If an attacker has write access to the NVRAM storage, which is often the case for those who like to protect the SPI chip with just a couple of PR registers, then the current PK can be trivially deleted, which will automatically disable SecureBoot, putting it into new key installation mode.

Disable SecureBoot by editing CurrentMode

This attack is a combination of an attack on NVRAM and implementation. On some systems, the current SecureBoot mode is controlled by writing to the Setup variable, and if it unexpectedly has the RT flag for everyone, then the attacker can disable SecureBoot by simply writing zero at the desired offset in Setup, which in turn can be easily found by analyzing the IFR dump. The attack is dull as a boot, but there are still a lot of systems that are susceptible to it.

Bypassing SecureBoot ExecutionPolicy

The variation of the previous attack, but this time is disabled not by SecureBoot itself, but by the prohibition to continue the download if the digital signature does not match or is missing.

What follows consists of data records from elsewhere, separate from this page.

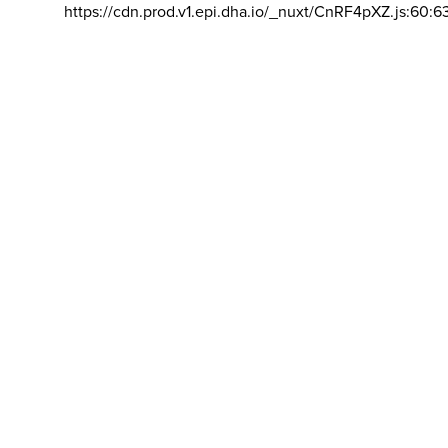
https://cdn.prod.v1.epi.dha.io/_nuxt/CnRF4pXZ.js:60:6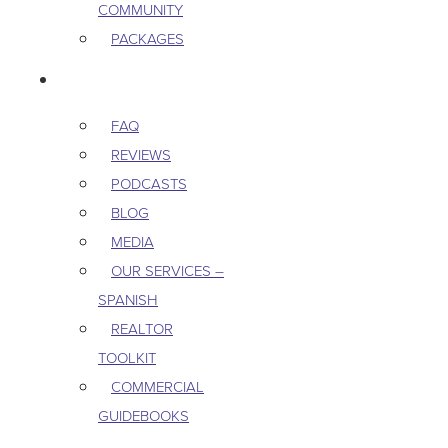
COMMUNITY
PACKAGES
RESOURCES
FAQ
REVIEWS
PODCASTS
BLOG
MEDIA
OUR SERVICES –
SPANISH
REALTOR
TOOLKIT
COMMERCIAL
GUIDEBOOKS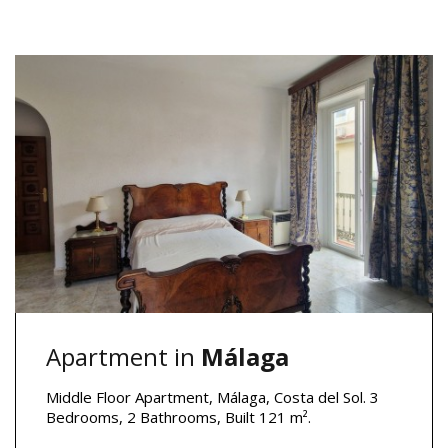
Apartment in
Málaga
Middle Floor Apartment, Málaga, Costa del Sol. 3
Bedrooms, 2 Bathrooms, Built 121 m².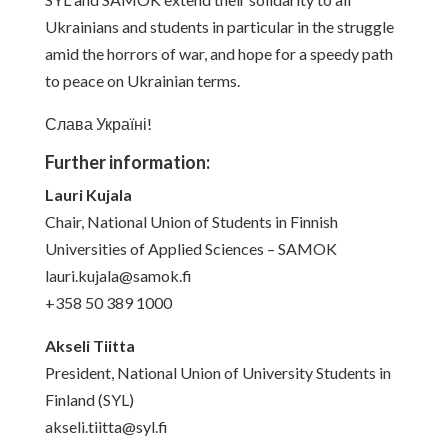
Ukrainians and students in particular in the struggle
amid the horrors of war, and hope for a speedy path
to peace on Ukrainian terms.
Слава Україні!
Further information:
Lauri Kujala
Chair, National Union of Students in Finnish
Universities of Applied Sciences – SAMOK
lauri.kujala@samok.fi
+358 50 389 1000
Akseli Tiitta
President, National Union of University Students in
Finland (SYL)
akseli.tiitta@syl.fi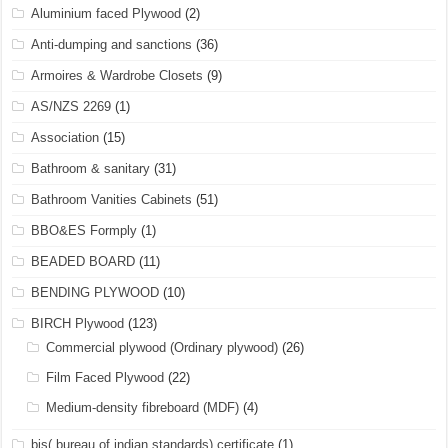
Aluminium faced Plywood
(2)
Anti-dumping and sanctions
(36)
Armoires & Wardrobe Closets
(9)
AS/NZS 2269
(1)
Association
(15)
Bathroom & sanitary
(31)
Bathroom Vanities Cabinets
(51)
BBO&ES Formply
(1)
BEADED BOARD
(11)
BENDING PLYWOOD
(10)
BIRCH Plywood
(123)
Commercial plywood (Ordinary plywood)
(26)
Film Faced Plywood
(22)
Medium-density fibreboard (MDF)
(4)
bis( bureau of indian standards) certificate
(1)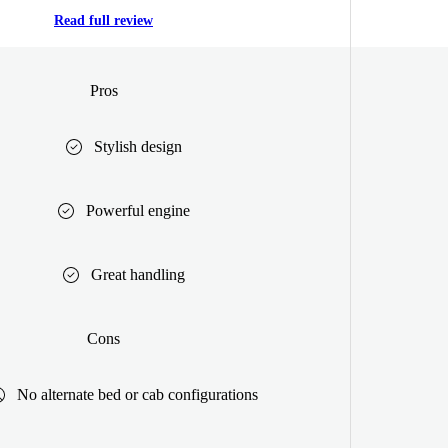
Read full review
Pros
Stylish design
Powerful engine
Great handling
Cons
No alternate bed or cab configurations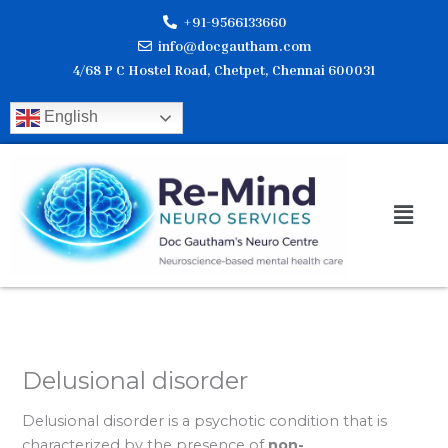
Skip
+91-9566133660
to
info@docgautham.com
content
4/68 P C Hostel Road, Chetpet, Chennai 600031
English
Men
Delusional disorder
Delusional disorder is a psychotic condition that is
characterized by the presence of
non-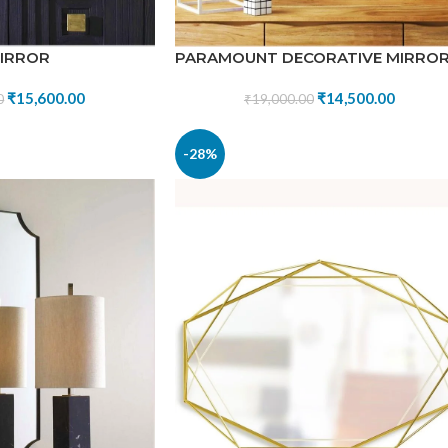
MIRROR
PARAMOUNT DECORATIVE MIRRO
₹
15,600.00
₹
14,500.00
0
₹
19,000.00
-28%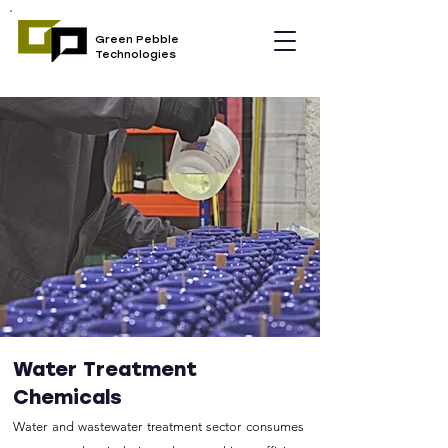
Green Pebble
Technologies
Water Treatment
Chemicals
Water and wastewater treatment sector consumes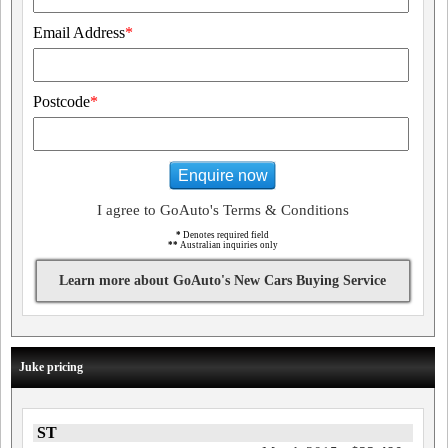
Email Address
*
Postcode
*
Enquire now
I agree to GoAuto's Terms & Conditions
*
Denotes required field
**
Australian inquiries only
Learn more about GoAuto's New Cars Buying Service
Juke pricing
ST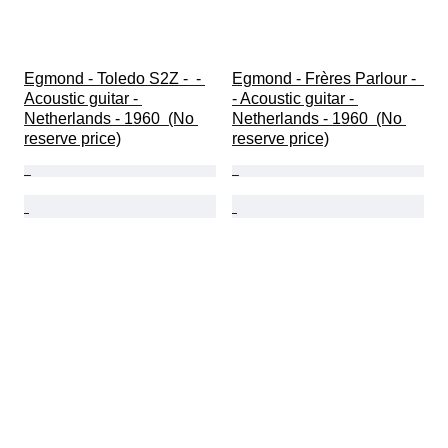
Egmond - Toledo S2Z -  - 
Egmond - Frères Parlour -  
Acoustic guitar - 
- Acoustic guitar - 
Netherlands - 1960  (No 
Netherlands - 1960  (No 
reserve price)
reserve price)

It also requires the RT flag on the Setup variable and is slightly less common than the previous version, but it allows you to bypass SecureBoot silently without turning it off.

SecureBoot Bypass NVRAM Damage

On some systems, to bypass SecureBoot, it is enough to spoil NVRAM a little (for example, by filling the vault out of place) to disable or bypass SecureBoot. Such behavior is rare, but the attack is so simple that it makes sense to try it on any system. As a last resort, instead of bypassing SecureBoot, you may end up with a DoS if the NVRAM driver is completely bad.

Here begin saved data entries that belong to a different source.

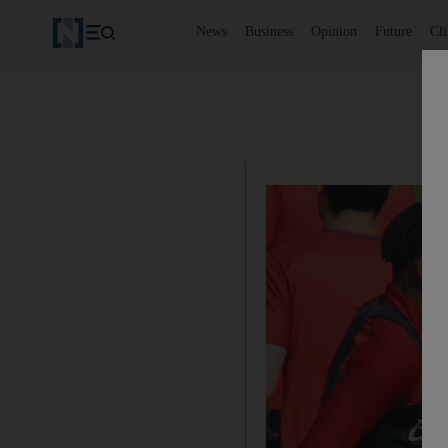
News
Business
Opinion
Future
Cl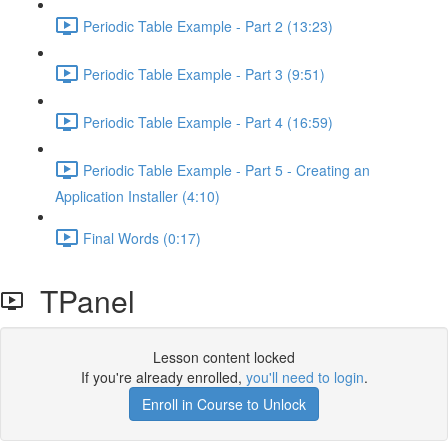
Periodic Table Example - Part 2 (13:23)
Periodic Table Example - Part 3 (9:51)
Periodic Table Example - Part 4 (16:59)
Periodic Table Example - Part 5 - Creating an
Application Installer (4:10)
Final Words (0:17)
TPanel
Lesson content locked
If you're already enrolled,
you'll need to login
.
Enroll in Course to Unlock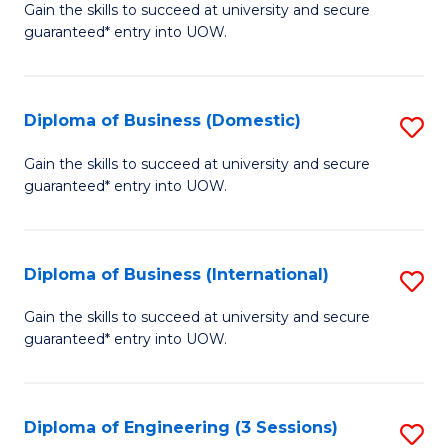
D
Gain the skills to succeed at university and secure
C
guaranteed* entry into UOW.
of
Fa
S
(I
Diploma of Business (Domestic)
S
to
D
Gain the skills to succeed at university and secure
C
guaranteed* entry into UOW.
of
Fa
B
(
Diploma of Business (International)
S
to
D
Gain the skills to succeed at university and secure
C
guaranteed* entry into UOW.
of
Fa
B
(I
Diploma of Engineering (3 Sessions)
S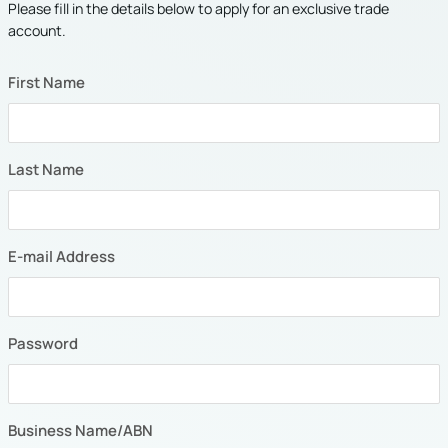
Please fill in the details below to apply for an exclusive trade
account.
First Name
Last Name
E-mail Address
Password
Business Name/ABN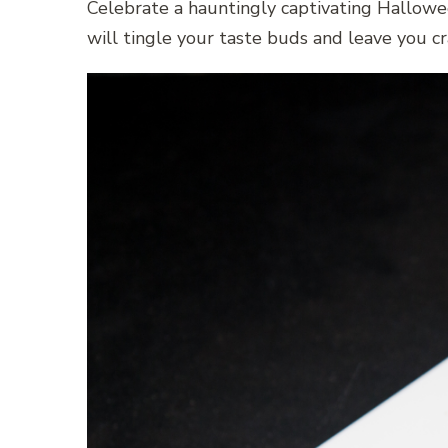
Celebrate a hauntingly captivating Hallowee
will tingle your taste buds and leave you cr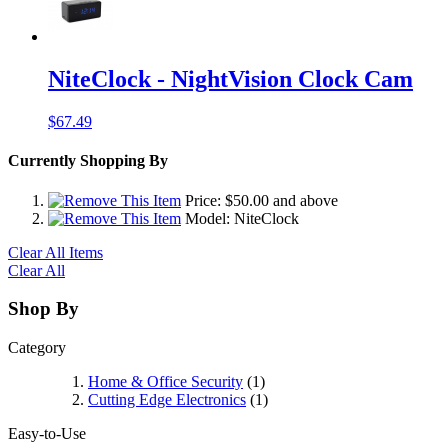
NiteClock - NightVision Clock Cam
$67.49
Currently Shopping By
Price:
$50.00
and above
Model:
NiteClock
Clear All Items
Clear All
Shop By
Category
Home & Office Security
(1)
Cutting Edge Electronics
(1)
Easy-to-Use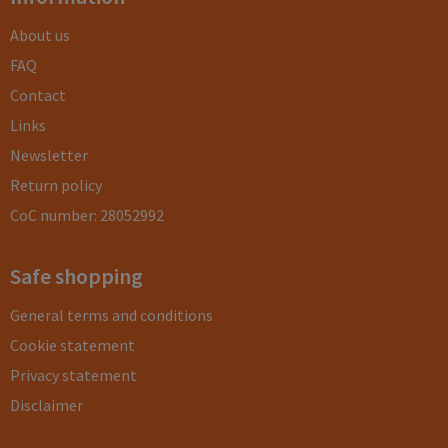
About us
FAQ
Contact
Links
Newsletter
Return policy
CoC number: 28052992
Safe shopping
General terms and conditions
Cookie statement
Privacy statement
Disclaimer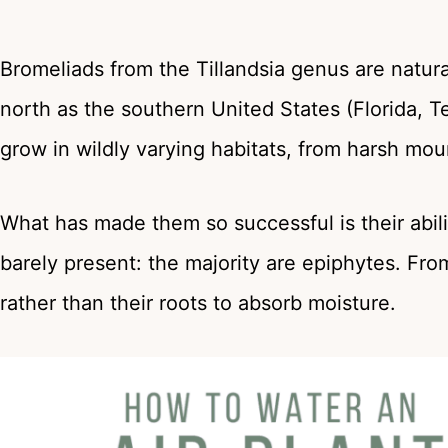
Bromeliads from the Tillandsia genus are natura
north as the southern United States (Florida, T
grow in wildly varying habitats, from harsh moun
What has made them so successful is their abilit
barely present: the majority are epiphytes. Fro
rather than their roots to absorb moisture.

SecureBoot bypass using a PCI (e) device

Theoretically, launching UEFI OptionROMs from PCI devices with SecureBoot enabled should not occur if the corresponding OROM did not pass verification, but in practice a huge number of systems trust PCI devices unconditionally and start everything from there without any checks. There are many examples of this behavior, and any systems without SecureBoot are automatically affected by this attack , which is why PCI (e) takeaway to external connectors, like Thunderbolt, Firewire, PCMCIA, ExpressCard, etc. - a crime against the security of the platform, even without taking into account the fact that any PCI device can initiate DMA with any region of physical memory except SMRAM (and only if the platform manufacturer did not forget to install protection) and drag off all the secrets of the OS and user.

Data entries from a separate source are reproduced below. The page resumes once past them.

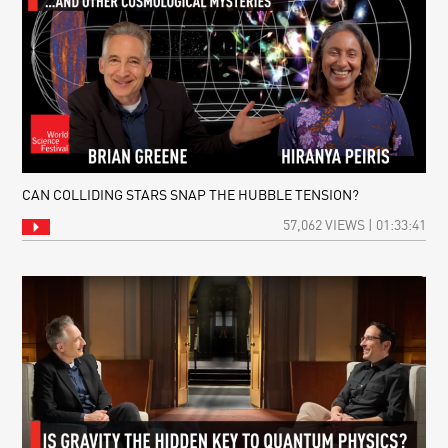
CAN COLLIDING STARS SNAP THE HUBBLE TENSION?
57,062 VIEWS | 01:33:41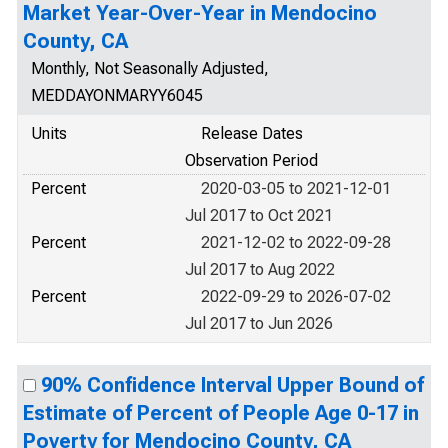
Market Year-Over-Year in Mendocino
County, CA
Monthly, Not Seasonally Adjusted,
MEDDAYONMARYY6045
Units
Release Dates
Observation Period
Percent
2020-03-05 to 2021-12-01
Jul 2017 to Oct 2021
Percent
2021-12-02 to 2022-09-28
Jul 2017 to Aug 2022
Percent
2022-09-29 to 2026-07-02
Jul 2017 to Jun 2026
90% Confidence Interval Upper Bound of
Estimate of Percent of People Age 0-17 in
Poverty for Mendocino County, CA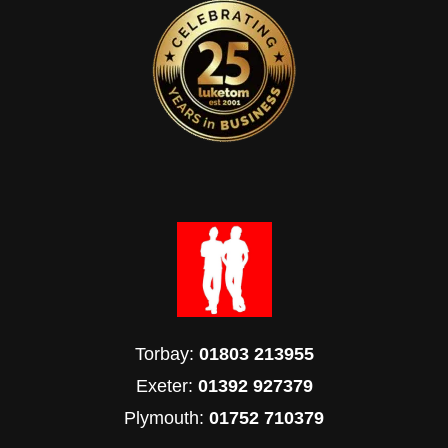
Torbay:
01803 213955
Exeter:
01392 927379
Plymouth:
01752 710379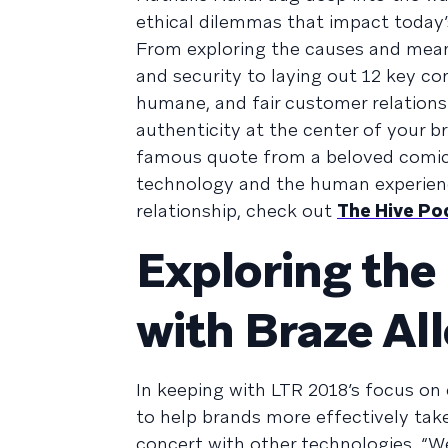
ethical dilemmas that impact today
From exploring the causes and mean
and security to laying out 12 key co
humane, and fair customer relations
authenticity at the center of your 
famous quote from a beloved comic 
technology and the human experienc
relationship, check out
The Hive Po
Exploring the
with Braze Al
In keeping with LTR 2018’s focus on
to help brands more effectively ta
concert with other technologies. “W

Bypassing SecureBoot by converting the loader from PE to TE

The old implementation attack, which suddenly turned out to be a good half of the implementations (due to the fact that almost all IBVs use the reference implementation from TianoCore). The essence of the attack: The UEFI loader and, in general, any executable UEFI file can be either in PE format or in TE format (which, in fact, the same PE, only with truncated headers, so that cache space is less). The TE format is very rarely used for some firmware components other than PEI modules (since only in the first half of PEI, prior to RAM initialization, it makes sense to save 240h bytes on the header), and therefore the reference implementation of the EDS check did not check it images in the TE format in general, and due to a combination of two small errors, the verification of such an image always ended in success. PE -> TE conversion is trivial, and SecureBoot could be bypassed with only a small change in the file with the loader, so the problem was recognized as serious and quickly fixed. Nevertheless, there are still a lot of old systems with this problem, and therefore they still remember about this attack.

Bypassing SecureBoot from external media

This is not even an attack, but rather a misunderstanding of some users that SecureBoot does not protect against loader substitution, and the physically present attacker can boot the system from its media. Sometimes they try to protect themselves from this with a password on the BIOS and the boot device selection menu, but good developers from MS allow you to select it from Windows, for which you just hold down the Shift and select the "reboot" action on the login screen, and then choose from the menu that appears boot device. To dear comrades from MS - my many thanks.

Conclusion

Well, with SecureBoot, somehow, we figured out the next (hopefully the final) part, we’ll talk about software and personalities.
Thank you for your attention, secure SecureBoot.